Monday, August 22, 2016

Prystal Leaf

"Prystal Bakelite" was a brand of Bakelite that scooted away from the original formula by being fully translucent. Here's a Prystal button with a generous patina in its leafy furrows. Hold this button up to the light and it's exactly like looking through a shard of green sea glass from a broken wine bottle. I don't own very many Prystal buttons since I'm more keen on the earliest, solid style of Bakelite. It's more beautiful, in my opinion. Even so, this leaf is a bloggable snippet of classic plastic. Made in the 1930's. 

-Sherbert McGee

Friday, August 19, 2016

200 Buttons!

So dramatic and jewel-like, this old button from the 1920's performs all the razzle-dazzle tricks of classic Bakelite. Every sculpted slant and groove is a shiny intrigue to me. It's like looking at some bizarro fish that jumped out of a magic lagoon. Split diagonally between butterscotch and bright cherry red, I've never seen a carved button quite like this one. Truth be told, I'd probably run into a burning building to rescue this two-tone knockout. Commemorating the 200th post on this blog, I've saved this button for a special occasion.

Visit Doreen's online store

-Sherbert McGee    

Thursday, August 18, 2016

Golden Tsunami

Earlier this summer, my friend Doreen emailed me the news of finding this button, which she later let me buy. In terms of vintage plastic it's nothing too spectacular with a plain slab of dark brown Bakelite as the base for a most striking escutcheon. Look at that undulating design! I like to think of it as a metallic tidal wave. I don't know what the material is, but it's highly reflective.
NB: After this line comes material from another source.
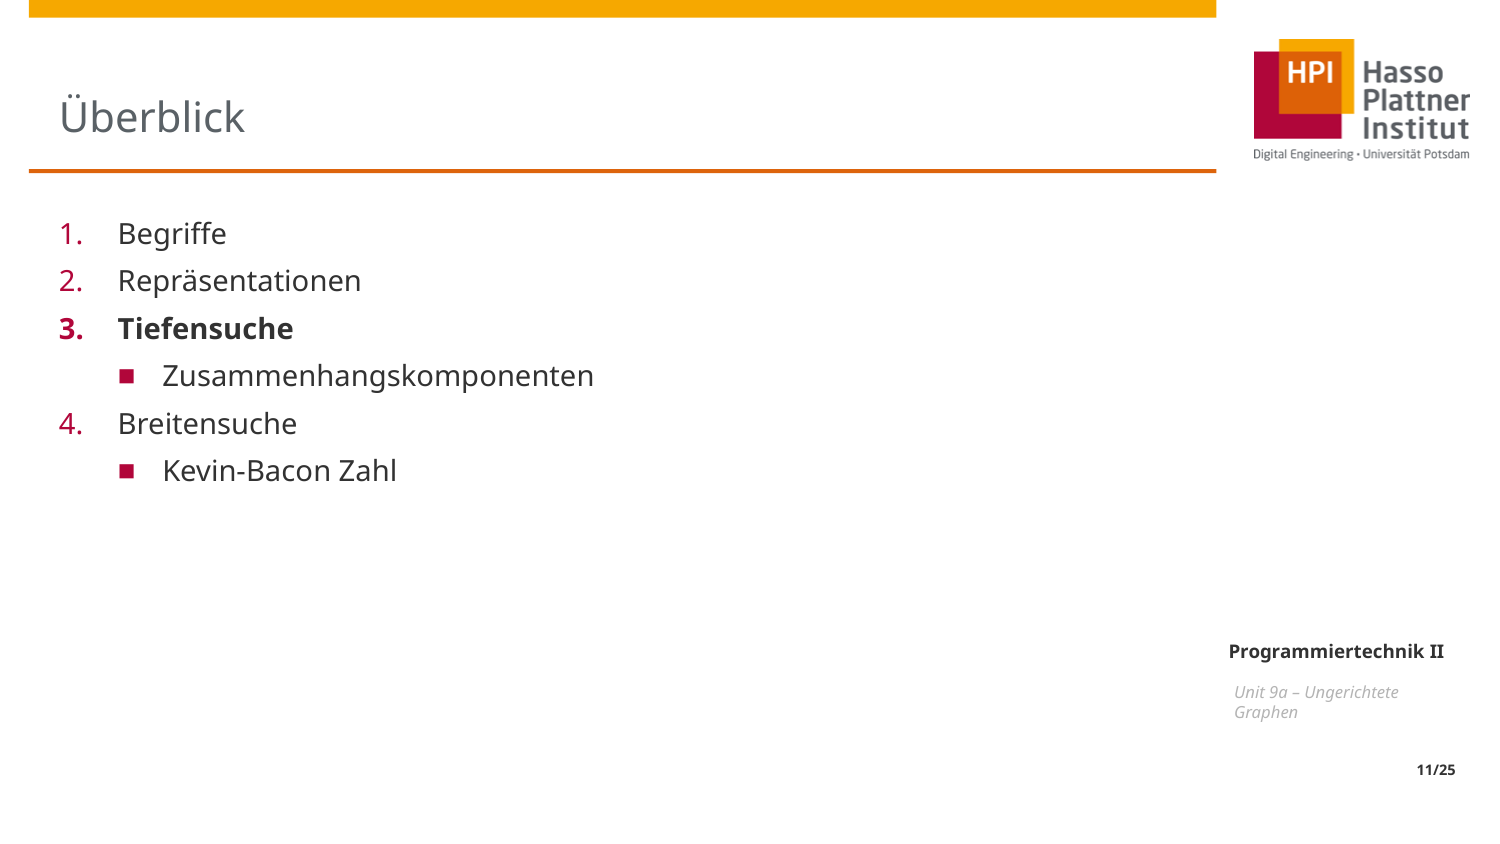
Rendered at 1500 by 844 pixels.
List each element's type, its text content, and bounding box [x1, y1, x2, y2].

list Begriffe Repräsentationen Tiefensuche Zusammenhangskomponenten Breitensuche Kevin-Bacon Zahl [58, 203, 1187, 788]
title Überblick [58, 17, 1187, 170]
picture [1254, 39, 1470, 161]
Me and Doreen agree that the motif is Art Deco.

Visit Doreen's online store

-Sherbert McGee

Wednesday, August 17, 2016

The Yellow Rose of (Not) Texas

For the first time in my life, I finally made it to Texas this summer where I road-tripped all the way down to El Paso. Alas, I didn't find a single Bakelite button on my trip through the Lone Star State. This yellow rose button comes from Santa Fe, New Mexico where the Bakelite isn't quite so hard to find. The central beautification on this old doozy is a glass bead in bright pink. Made in the 1930's

-Sherbert McGee 

Tuesday, August 16, 2016

Black Dahlia/Black Madonna

Here's one of my shiniest black buttons with an inexplicable carving that looks like a study in experimental Art Deco. I'm calling this button the "Black Dahlia" after the nickname attached to the infamously sliced-in-half actress, Elizabeth Short, whose unsolved murder in the 1940's has always been a macabre point of interest for me. On the other hand, today is Madonna's birthday. Strike a pose! All across Europe, there is a series of medieval paintings and statues in which the Virgin Mary is painted black. These artworks are known as "Black Madonnas" and they are considered holy icons. So I post this button today with a lot on my mind. Don't forget: Black is beautiful.